The miserable life of Larkin’s mistress, kept on tap for kinky sex and holidays
Using unpublished letters, John Sutherland's book Monica Jones, Philip Larkin and Me reveals the tragic squandering of a brilliant woman
Rupert Christiansen
“Iam simply ridiculous – a reject, an incapable” wrote Monica Jones in 1955. This wasn’t a passing moment of hysterical despair: over her entire adult life, she would refer to herself as “the old bag”, an “ordinary little worm” or “a dull unleavened lump” in self-lacerating recognition that her existence was a pathetic flop. And that is how posterity is in danger of picturing Philip Larkin’s mistress: a harpy in horn-rimmed spectacles who drank and shouted and made a fool of herself in an increasingly desperate campaign to keep hold of the man she loved.
Using her 2,000 unpublished letters to Larkin as his primary source, John Sutherland has set out to paint a clearer and warmer, if not altogether redemptive, picture of “the woman who made me”. She taught him when he was an undergraduate reading English Literature at the University of Leicester in the early 1960s, and for the liberating effect of her “cultivated mind and life-changing kindness” when he was an anxious uncertain youth, he feels “overwhelming gratitude”.
The book is unattractively produced and has shortcomings of style. Sutherland composes the story in snapshot chapters, made up of short sentences, sometimes without verbs and marred by a weakness for slick metaphors, allusions and asides worthy of a Mickey Spillane gumshoe (“Larkin’s letters breathe on the page, printed and holograph, as pneumatically as a runner’s lungs”). “Cheap smartness” is what my grandmother called that sort of writing. Such irritants aside – there are also pages that Monica Jones’s red pencil would surely have sternly crossed out as redundant or repetitive – Sutherland proves a sensitive, judicious biographer with the advantage of close first-hand experience of his subject and her context. This is a gripping and moving study of a tragedy common to so many clever women in a male-dominated society that resented their mouthy uppitiness.

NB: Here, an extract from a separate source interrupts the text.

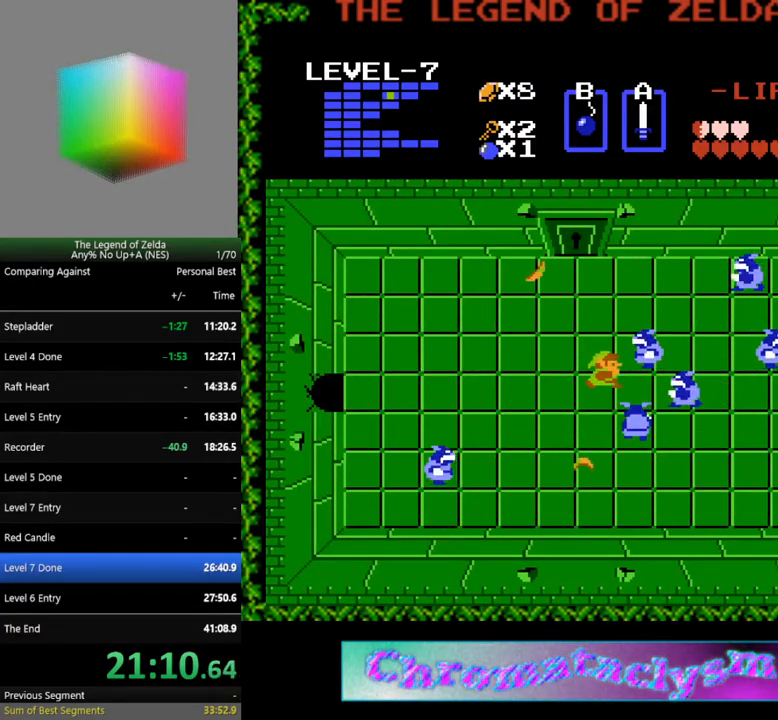
{"buttons": ["DPAD_RIGHT"], "events": [[117, "A", "up"], [383, "A", "down"], [467, "DPAD_RIGHT", "down"], [483, "A", "up"]]}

Jones was born into a solidly respectable and thrifty working-class family that had moved up in the world – even if it remained a notch below Larkin’s. An only child and a brilliant one, she won a scholarship to Oxford in 1939, where she was Larkin’s direct contemporary. But their paths never crossed there and they met only in 1946, when Jones took up a post as a lecturer at Leicester and he was a librarian there.

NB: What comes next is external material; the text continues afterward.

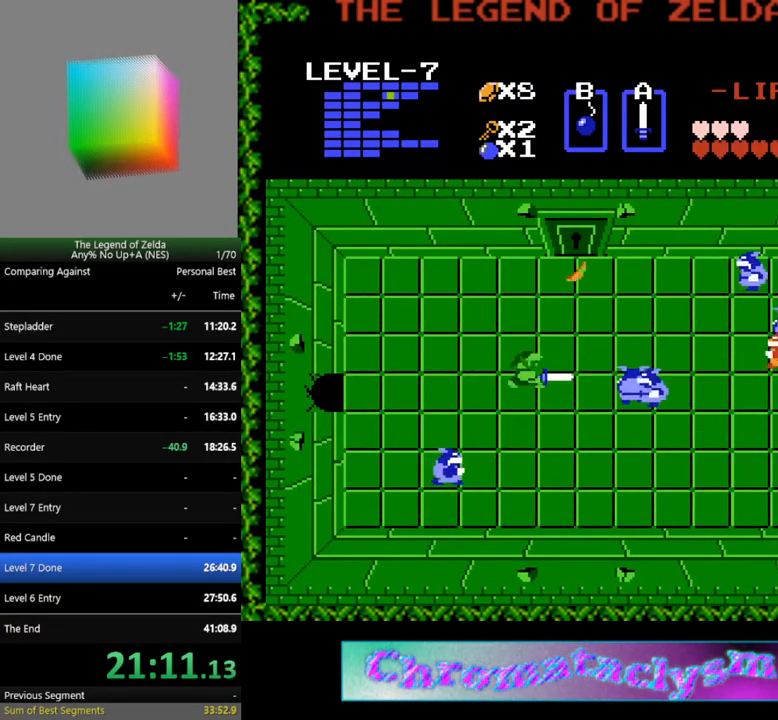
{"buttons": [], "events": [[267, "A", "down"], [333, "DPAD_RIGHT", "up"], [500, "A", "up"]]}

Jones’s career at Leicester wasn’t what it should have been. Thwarted by an unsympathetic head of department and a bureaucratic attitude to the humanities that she deplored, she was never promoted and always undervalued. She despised the place, and probably made that all too clear, but she stuck it out for 37 years, most of them miserable and academically unproductive. Not one word by her ever reached print, she did no original research, and her approach to the texts was resolutely unaffected by modish theory or ideology.
She loved Hardy, Crabbe, Scott, Thackeray, Beatrix Potter: modernism wasn’t her thing, and even Lawrence and Yeats were deemed “silly”. But if her scope was narrow, her commitment was impassioned, and it’s clear that she was an inspiring teacher and an enthralling lecturer, who took genuine interest in talented undergraduates like Sutherland. Their boozy and intimate but platonic relationship would nowadays, dismally, be frowned upon.
One no-go area for gossip was Larkin. Although Sutherland met him several times, the poet was stiff and uncommunicative, possibly a little jealous. For Jones, the affair was not only sacrosanct, it was all she had and she clung to it, however galling the compromises on offer. The bottom line was that Larkin simply didn’t want to marry her, live with her or be faithful to her – the self-centredness not only of a poet who needed solitude, but of all such men who want to have their cake and eat it.
She understood him better than anyone and they shared an almost seamless compatibility of conservative tastes and sceptical temperament. He was happy to keep her on tap for slightly kinky sex, high days and holidays. But he needed rather than loved her. Romance would be reserved for objects of his fantasy such as Patsy Strang, Maeve Brennan, Betty Mackereth and several others, all more ladylike than Jones.
At least she had the satisfaction of seeing off the opposition in the 1970s, when Larkin finally acknowledged her publicly as his consort at ceremonial occasions and they worked together on The Oxford Book of Twentieth-Century English Verse. She was there as cancer killed him in 1985, and his will appointed her his literary trustee. But life without him was meaningless, and she plummeted into reclusive alcoholism, dying in 2001.
What to make of the racism that peppers their letters to each other? To us it seems repulsive, and rightly so, but two points should be made. One is that at some level, their feelings about “the coloureds” were unexceptional in their era and class; and secondly that they were part of a jokey discourse embracing a wide range of antipathies that they indulged in private without ever expecting them to be taken seriously. They should have known better, of course – their sneers and cracks are as stupid as they are malign – but they didn’t. The greatness of Larkin’s poems and the vivid and poignant fascination of his correspondence with Monica Jones remains.
Monica Jones, Philip Larkin and Me is published by W&N at £20.